A Tidal Wave of Rebellion: Victor “Marka27” Quiñonez
Immigration fascism tries to silence Mexican-born, Brooklyn-based artist's anti-ICE artwork

Introduction by Bruce Hobson, Mexico Solidarity Project, co-founder; Liberation Road member; Guanajuato, Mexico
I believe that culture in its many forms is essential for revolutionaries to stay alive, to keep moving forward.
In the Reflections section of the Mexico Solidarity Bulletin, we post cultural pieces from time to time, which are most often written by the artist Vicky Hamlin, who is also a member of the MSP bulletin committee and a Liberation Road member.
Each week I translate the bulletin from English to Spanish. When I first read Vicky’s Reflections piece about Victor Quiñonez and the closure of his show I was struck by how familiar this art feels, as it reflects a part of Mexican/American reality.
See what these powerful pieces say to you.
by Vicky Hamlin
Immigration fascism has shuttered and censored art across the US, from galleries to paper prints to digital platforms.
The latest chapter is the sudden shuttering of the Victor “Marka27” Quiñonez show at the University of North Texas, scheduled to be exhibited for three months. Titled Ni de Aquí, Ni de Allá (“Neither from Here nor from There”) the show is a tour de force (meaning great!) display of Quiñonez’s talent and heart. And they closed it. A week after it opened.
“It’s been a trend in this country to suppress any kind of expression that’s going against what this administration is doing to civilians and this regime that’s been harming and murdering people,” Quiñonez told Hyperallergic.
“They say ICE is supposed to be helping people, but detention centers are just another word for privatized prisons,’ he continued. ‘My work speaks to the vulnerability of the communities affected by that.”
Faculty members wrote a letter denouncing the exhibition's abrupt shuttering without explanation, noting the university’s federal designation as an Hispanic-Serving Institution. Nine graduating students in the Studio Art MFA class have committed to withdrawing their upcoming thesis shows in protest. One, Carla Hughes, told Hyperallergic,“We now understand that our administration does not actually care about what we have to say, so we’re more interested in taking our work to our community than keeping it in the institution.” Public records revealed the discussions that went on before the cancellation.
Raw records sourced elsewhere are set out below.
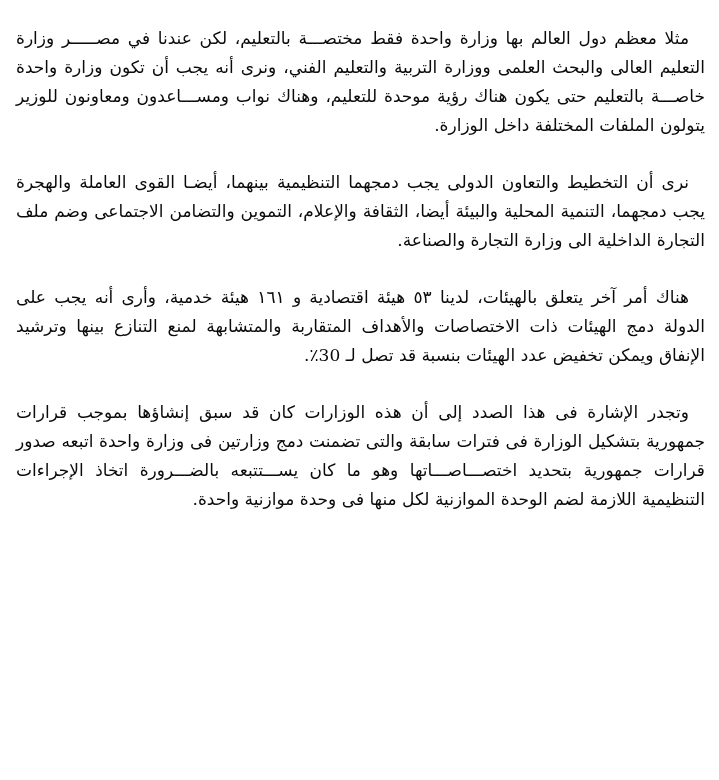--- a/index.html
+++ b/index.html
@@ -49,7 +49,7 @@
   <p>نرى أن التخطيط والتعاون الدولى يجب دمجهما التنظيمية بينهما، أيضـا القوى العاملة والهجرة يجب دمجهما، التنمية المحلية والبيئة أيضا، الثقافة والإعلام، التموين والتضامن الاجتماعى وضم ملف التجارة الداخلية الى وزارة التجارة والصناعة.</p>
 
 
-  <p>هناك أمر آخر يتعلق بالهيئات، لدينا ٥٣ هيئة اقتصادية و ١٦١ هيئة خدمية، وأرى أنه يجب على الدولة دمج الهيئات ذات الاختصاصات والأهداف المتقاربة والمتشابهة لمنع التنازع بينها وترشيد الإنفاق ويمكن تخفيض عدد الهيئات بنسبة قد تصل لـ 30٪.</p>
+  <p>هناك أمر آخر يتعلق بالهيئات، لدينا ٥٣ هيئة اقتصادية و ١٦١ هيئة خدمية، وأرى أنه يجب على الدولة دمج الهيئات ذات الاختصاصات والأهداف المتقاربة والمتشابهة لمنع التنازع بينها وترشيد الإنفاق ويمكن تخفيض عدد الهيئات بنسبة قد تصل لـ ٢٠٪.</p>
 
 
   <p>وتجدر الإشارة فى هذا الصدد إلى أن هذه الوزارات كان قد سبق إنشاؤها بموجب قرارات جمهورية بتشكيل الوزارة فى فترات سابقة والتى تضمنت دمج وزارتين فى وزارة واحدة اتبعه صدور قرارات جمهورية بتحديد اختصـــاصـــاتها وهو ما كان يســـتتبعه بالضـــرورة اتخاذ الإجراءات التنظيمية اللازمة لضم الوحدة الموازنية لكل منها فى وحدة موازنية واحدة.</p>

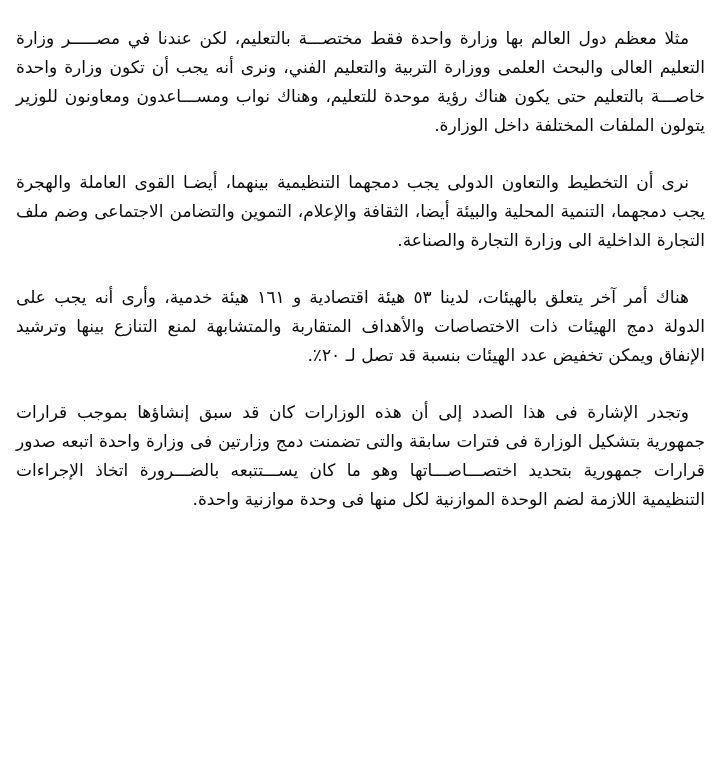--- a/index.html
+++ b/index.html
@@ -51,6 +51,7 @@
 
   <p>هناك أمر آخر يتعلق بالهيئات، لدينا ٥٣ هيئة اقتصادية و ١٦١ هيئة خدمية، وأرى أنه يجب على الدولة دمج الهيئات ذات الاختصاصات والأهداف المتقاربة والمتشابهة لمنع التنازع بينها وترشيد الإنفاق ويمكن تخفيض عدد الهيئات بنسبة قد تصل لـ ٢٠٪.</p>
 
+  <p><span>هذا وقد تبين للجنة استمرار اشتمال هيكل الموازنة العامة للدولة على دواوين عموم لبعض الوزارات لها وحدتان موازنتان </span><span class="underlined">تمثلت فى دواوين عموم وزارات التضامن الاجتماعي، والتعليم والدولة للبحث العلمي، والإسكان والمرافق ، والنقل.</span></p>
 
   <p>وتجدر الإشارة فى هذا الصدد إلى أن هذه الوزارات كان قد سبق إنشاؤها بموجب قرارات جمهورية بتشكيل الوزارة فى فترات سابقة والتى تضمنت دمج وزارتين فى وزارة واحدة اتبعه صدور قرارات جمهورية بتحديد اختصـــاصـــاتها وهو ما كان يســـتتبعه بالضـــرورة اتخاذ الإجراءات التنظيمية اللازمة لضم الوحدة الموازنية لكل منها فى وحدة موازنية واحدة.</p>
To Be Both Personal and Universal
This is my piece, called Elevar la Cultura. It’s constructed of 200 coolers. Inside nine of the coolers, you see different ofrendas [offerings]. The ofrendas are dedicated to multicultural backgrounds, all representative of street vendors from all across the world. When you first come to this country, you’re limited for your work options. So for me, the cooler represents survival. It represents that hustle. It represents the cultural authenticity that comes from a lot of these street vendors and the goods that they provide and that they sell. I chose that as the symbol for this Mayan pyramid. These are all just meanings that I’m putting together as an artist to express my feelings about what’s happening with today’s administration, the way immigration is playing a role in deportation and separating families and bringing people to detention centers. I wanted to create some artwork that speaks to that and creates awareness and empathy for the people that it’s affecting right now.
—Marka27
Strangely, given the struggles of immigrants here, the Mexican art diaspora is alive and well in the United States. Quiñonez has found real success with his “neo-Indigenous” (his words) style. He can read his audience, because that audience is, well, him — his story, family, friends, neighbors, idols. To be personal and universal at the same time in your chosen art is a gift, and it’s what makes Quiñonez (and Bad Bunny too, imho, just sayin’) so across-the-board popular.
Quiñonez includes portraits of men and women, cartoon characters and bits and pieces from daily life mixed together with modern abstraction, brilliant color and traditional indigenous patterning, as in these pieces from this closed exhibition.
From painting, sculpture, textiles, graffiti, graphic design, fashion to sound installation and more, he continues to embrace both his past and current cultures and communities.
His installation called “I.C.E. Scream” is particularly touching because the ice popcart crashes a very sweet image of childhood against the horror of the ICE raids.

The pieces that incorporate graffiti show restraint in the image on canvas (like a father’s gentle love) and then wild abandon in the spray can art surrounding the canvas.
Marka27’s huge murals have gotten attention all over the world. They are magnificent, detailed and glorious. They define and lift up any neighborhood they are in.
A tidal wave is happening — a tidal wave of rebellion against the Make-America-White-Again, make-us-all-good-soldiers-for-Trump right-wing storm that seemed frighteningly strong at the beginning. They were wrong, we did not roll over and die. Powerful voices of resistance like Marka27 show that we have the collective will and spirit to take back what is ours — our history, our lives, our art.
Activist Vicky Hamlin, a retired tradeswoman, shop steward, and painter, shines the light in her art on the lives of working people and the world they live in.